# TASK DIRECTIONS:
Search the data for "lines" and copy every matching line.
----------
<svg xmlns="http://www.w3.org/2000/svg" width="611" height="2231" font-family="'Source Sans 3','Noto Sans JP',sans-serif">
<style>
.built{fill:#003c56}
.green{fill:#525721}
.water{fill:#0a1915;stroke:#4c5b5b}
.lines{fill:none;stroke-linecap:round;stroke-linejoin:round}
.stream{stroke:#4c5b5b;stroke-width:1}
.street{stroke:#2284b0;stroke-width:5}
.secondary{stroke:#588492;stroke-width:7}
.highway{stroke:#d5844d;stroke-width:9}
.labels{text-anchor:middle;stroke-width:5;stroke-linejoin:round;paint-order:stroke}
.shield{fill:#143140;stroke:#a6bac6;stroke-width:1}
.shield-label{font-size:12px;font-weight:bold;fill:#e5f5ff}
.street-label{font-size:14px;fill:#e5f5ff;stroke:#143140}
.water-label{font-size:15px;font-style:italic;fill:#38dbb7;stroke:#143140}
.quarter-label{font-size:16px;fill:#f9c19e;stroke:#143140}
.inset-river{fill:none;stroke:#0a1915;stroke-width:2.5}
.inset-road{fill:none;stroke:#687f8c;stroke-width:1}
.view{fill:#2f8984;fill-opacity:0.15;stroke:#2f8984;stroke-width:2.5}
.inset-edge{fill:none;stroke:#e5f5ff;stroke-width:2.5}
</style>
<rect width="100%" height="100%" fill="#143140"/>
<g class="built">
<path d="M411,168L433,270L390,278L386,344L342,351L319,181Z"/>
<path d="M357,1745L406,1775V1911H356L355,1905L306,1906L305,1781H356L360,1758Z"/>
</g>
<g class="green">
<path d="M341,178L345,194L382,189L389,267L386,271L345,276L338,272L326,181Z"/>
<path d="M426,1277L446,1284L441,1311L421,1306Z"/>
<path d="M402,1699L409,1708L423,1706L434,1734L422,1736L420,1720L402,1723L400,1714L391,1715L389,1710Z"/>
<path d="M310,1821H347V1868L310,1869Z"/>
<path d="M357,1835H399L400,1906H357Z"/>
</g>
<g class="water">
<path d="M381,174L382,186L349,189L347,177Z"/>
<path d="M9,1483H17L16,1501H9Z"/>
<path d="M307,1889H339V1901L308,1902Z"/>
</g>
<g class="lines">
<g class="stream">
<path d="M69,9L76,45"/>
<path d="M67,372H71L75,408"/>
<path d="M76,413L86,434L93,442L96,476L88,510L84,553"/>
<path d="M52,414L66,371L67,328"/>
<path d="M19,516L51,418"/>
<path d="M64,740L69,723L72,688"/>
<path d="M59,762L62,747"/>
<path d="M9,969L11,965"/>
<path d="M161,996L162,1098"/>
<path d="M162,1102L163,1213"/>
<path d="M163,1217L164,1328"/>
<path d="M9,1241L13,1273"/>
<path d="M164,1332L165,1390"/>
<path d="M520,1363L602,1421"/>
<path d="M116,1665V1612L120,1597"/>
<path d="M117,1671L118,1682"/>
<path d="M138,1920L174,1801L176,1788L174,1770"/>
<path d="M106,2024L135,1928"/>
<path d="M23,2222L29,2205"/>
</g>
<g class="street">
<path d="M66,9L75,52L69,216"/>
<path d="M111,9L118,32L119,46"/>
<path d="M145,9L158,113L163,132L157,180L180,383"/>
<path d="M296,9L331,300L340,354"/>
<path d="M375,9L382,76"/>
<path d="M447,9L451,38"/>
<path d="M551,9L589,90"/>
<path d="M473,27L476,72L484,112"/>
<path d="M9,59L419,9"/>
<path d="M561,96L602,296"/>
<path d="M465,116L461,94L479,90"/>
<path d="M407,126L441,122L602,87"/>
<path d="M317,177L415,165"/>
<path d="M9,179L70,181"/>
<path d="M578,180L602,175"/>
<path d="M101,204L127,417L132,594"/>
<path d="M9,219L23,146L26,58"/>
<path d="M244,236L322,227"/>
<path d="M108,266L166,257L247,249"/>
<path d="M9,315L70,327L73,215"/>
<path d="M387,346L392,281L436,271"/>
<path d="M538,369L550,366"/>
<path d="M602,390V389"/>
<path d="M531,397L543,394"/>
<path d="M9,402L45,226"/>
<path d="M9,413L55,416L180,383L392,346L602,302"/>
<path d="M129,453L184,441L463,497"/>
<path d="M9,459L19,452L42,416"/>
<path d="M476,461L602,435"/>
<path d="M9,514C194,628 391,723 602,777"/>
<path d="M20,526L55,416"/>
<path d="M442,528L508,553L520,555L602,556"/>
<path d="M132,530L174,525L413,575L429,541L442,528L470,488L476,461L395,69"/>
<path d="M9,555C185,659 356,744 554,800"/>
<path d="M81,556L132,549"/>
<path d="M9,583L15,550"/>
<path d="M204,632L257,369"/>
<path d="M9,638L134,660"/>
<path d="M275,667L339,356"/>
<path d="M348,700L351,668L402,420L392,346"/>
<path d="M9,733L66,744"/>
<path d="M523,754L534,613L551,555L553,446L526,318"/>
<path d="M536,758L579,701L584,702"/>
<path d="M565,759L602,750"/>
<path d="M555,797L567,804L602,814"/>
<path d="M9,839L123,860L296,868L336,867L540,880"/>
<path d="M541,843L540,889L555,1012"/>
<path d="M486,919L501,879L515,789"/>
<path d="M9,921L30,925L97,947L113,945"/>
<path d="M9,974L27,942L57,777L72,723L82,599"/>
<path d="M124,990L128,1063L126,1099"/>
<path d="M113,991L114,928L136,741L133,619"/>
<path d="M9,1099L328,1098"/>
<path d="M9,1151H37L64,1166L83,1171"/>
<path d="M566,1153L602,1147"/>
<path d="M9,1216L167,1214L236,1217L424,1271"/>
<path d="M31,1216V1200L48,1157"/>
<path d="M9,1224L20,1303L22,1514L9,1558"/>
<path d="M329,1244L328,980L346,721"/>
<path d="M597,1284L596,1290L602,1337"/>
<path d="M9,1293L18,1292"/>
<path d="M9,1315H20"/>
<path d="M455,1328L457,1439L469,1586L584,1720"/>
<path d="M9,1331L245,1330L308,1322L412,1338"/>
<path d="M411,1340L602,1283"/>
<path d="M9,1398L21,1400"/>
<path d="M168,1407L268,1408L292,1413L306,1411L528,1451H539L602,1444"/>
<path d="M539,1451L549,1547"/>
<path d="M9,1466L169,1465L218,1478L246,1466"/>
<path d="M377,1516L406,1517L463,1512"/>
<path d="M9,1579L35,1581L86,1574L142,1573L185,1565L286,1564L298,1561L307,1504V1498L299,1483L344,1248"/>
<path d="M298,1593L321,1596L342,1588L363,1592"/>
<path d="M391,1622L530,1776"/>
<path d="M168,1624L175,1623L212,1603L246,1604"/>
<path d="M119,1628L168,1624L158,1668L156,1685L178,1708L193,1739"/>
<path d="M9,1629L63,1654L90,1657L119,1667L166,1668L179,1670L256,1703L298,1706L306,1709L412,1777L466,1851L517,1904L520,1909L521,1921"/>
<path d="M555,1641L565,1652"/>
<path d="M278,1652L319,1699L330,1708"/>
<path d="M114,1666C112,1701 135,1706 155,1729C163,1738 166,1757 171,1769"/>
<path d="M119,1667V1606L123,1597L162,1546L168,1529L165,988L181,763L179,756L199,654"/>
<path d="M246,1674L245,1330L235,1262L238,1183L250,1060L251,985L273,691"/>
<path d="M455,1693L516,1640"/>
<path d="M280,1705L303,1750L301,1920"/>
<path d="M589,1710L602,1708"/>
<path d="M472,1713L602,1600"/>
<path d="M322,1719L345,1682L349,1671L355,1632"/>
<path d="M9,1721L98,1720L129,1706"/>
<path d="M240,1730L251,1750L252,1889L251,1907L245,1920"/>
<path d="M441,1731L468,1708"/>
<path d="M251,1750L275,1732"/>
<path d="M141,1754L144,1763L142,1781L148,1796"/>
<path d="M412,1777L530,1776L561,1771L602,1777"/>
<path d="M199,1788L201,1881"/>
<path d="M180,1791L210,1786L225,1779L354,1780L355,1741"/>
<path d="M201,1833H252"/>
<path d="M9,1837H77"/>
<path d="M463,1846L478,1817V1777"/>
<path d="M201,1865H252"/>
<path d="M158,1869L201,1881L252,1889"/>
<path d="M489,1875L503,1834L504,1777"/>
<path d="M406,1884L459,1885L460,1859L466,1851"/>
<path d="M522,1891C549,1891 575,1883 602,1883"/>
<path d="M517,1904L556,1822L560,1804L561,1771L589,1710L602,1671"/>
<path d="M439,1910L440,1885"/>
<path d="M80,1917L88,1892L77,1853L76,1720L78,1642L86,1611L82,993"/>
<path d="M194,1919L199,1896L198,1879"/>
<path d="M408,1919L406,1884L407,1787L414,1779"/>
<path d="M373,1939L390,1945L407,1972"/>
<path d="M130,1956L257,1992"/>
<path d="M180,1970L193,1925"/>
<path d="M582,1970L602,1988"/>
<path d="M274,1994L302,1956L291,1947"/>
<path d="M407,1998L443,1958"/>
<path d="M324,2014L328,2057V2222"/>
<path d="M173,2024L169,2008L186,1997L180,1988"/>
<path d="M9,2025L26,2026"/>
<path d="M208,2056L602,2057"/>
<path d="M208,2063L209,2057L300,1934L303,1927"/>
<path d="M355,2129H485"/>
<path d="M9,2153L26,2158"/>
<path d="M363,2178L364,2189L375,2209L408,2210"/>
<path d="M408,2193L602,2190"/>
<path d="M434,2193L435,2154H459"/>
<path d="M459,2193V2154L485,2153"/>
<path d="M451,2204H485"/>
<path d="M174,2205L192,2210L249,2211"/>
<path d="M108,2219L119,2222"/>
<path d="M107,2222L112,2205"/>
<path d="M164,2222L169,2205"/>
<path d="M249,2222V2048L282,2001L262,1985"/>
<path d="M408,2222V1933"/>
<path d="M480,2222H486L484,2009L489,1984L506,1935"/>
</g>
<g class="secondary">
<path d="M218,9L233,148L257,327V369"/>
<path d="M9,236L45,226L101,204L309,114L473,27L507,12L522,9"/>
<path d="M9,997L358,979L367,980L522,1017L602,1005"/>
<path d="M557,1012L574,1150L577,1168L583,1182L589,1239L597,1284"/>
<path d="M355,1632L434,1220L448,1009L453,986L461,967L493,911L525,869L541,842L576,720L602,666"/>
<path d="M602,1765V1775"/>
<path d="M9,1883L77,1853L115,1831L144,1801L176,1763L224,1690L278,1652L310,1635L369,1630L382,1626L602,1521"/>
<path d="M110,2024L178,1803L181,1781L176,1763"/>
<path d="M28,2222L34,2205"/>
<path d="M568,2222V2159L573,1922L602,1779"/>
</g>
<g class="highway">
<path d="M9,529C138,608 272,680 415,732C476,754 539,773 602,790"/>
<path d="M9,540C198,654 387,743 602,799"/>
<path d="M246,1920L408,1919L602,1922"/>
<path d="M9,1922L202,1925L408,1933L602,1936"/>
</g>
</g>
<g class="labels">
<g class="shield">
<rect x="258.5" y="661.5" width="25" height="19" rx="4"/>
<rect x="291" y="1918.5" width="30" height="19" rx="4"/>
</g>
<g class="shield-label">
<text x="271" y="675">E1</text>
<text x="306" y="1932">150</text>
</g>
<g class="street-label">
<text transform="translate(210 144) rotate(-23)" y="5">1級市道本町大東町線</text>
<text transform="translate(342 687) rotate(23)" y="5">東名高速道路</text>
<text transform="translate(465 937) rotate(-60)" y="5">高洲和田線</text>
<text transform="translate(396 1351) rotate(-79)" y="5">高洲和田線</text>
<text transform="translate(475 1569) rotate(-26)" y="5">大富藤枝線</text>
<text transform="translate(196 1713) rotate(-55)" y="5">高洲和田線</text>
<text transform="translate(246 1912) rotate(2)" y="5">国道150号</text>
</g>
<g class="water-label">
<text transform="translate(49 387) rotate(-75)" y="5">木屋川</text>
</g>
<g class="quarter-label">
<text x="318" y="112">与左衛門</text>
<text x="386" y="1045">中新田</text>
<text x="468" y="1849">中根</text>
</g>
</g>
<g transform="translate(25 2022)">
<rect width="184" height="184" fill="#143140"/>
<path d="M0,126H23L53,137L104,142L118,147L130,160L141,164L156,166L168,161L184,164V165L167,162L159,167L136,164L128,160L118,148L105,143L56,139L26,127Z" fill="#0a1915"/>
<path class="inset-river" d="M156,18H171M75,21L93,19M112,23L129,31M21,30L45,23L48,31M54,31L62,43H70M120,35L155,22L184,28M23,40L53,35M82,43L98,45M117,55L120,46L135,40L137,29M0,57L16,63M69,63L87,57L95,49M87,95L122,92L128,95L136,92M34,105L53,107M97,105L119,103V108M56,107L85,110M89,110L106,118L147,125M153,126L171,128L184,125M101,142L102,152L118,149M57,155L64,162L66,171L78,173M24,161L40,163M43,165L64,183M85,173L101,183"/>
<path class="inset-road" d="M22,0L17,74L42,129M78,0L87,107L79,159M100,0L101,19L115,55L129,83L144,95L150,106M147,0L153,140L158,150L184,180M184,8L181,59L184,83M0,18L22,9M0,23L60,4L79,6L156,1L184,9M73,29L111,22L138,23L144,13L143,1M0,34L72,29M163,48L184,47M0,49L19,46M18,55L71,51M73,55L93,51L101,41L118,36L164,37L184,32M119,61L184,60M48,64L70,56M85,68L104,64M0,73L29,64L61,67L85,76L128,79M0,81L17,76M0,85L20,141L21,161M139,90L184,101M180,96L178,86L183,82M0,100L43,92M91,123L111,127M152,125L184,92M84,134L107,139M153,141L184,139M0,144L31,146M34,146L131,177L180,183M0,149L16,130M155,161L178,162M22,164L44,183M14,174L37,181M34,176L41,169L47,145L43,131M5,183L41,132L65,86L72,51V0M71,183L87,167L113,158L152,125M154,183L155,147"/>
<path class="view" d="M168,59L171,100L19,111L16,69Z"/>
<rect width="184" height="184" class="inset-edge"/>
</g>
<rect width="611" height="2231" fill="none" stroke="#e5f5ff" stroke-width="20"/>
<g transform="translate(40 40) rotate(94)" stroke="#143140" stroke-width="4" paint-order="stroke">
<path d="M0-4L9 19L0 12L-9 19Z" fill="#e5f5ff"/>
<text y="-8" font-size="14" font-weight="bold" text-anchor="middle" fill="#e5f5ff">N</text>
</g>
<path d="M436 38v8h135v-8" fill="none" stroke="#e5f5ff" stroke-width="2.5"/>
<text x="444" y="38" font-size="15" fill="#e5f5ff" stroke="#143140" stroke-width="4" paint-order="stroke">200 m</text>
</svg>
----------
# YOUR RESPONSE:
.lines{fill:none;stroke-linecap:round;stroke-linejoin:round}
<g class="lines">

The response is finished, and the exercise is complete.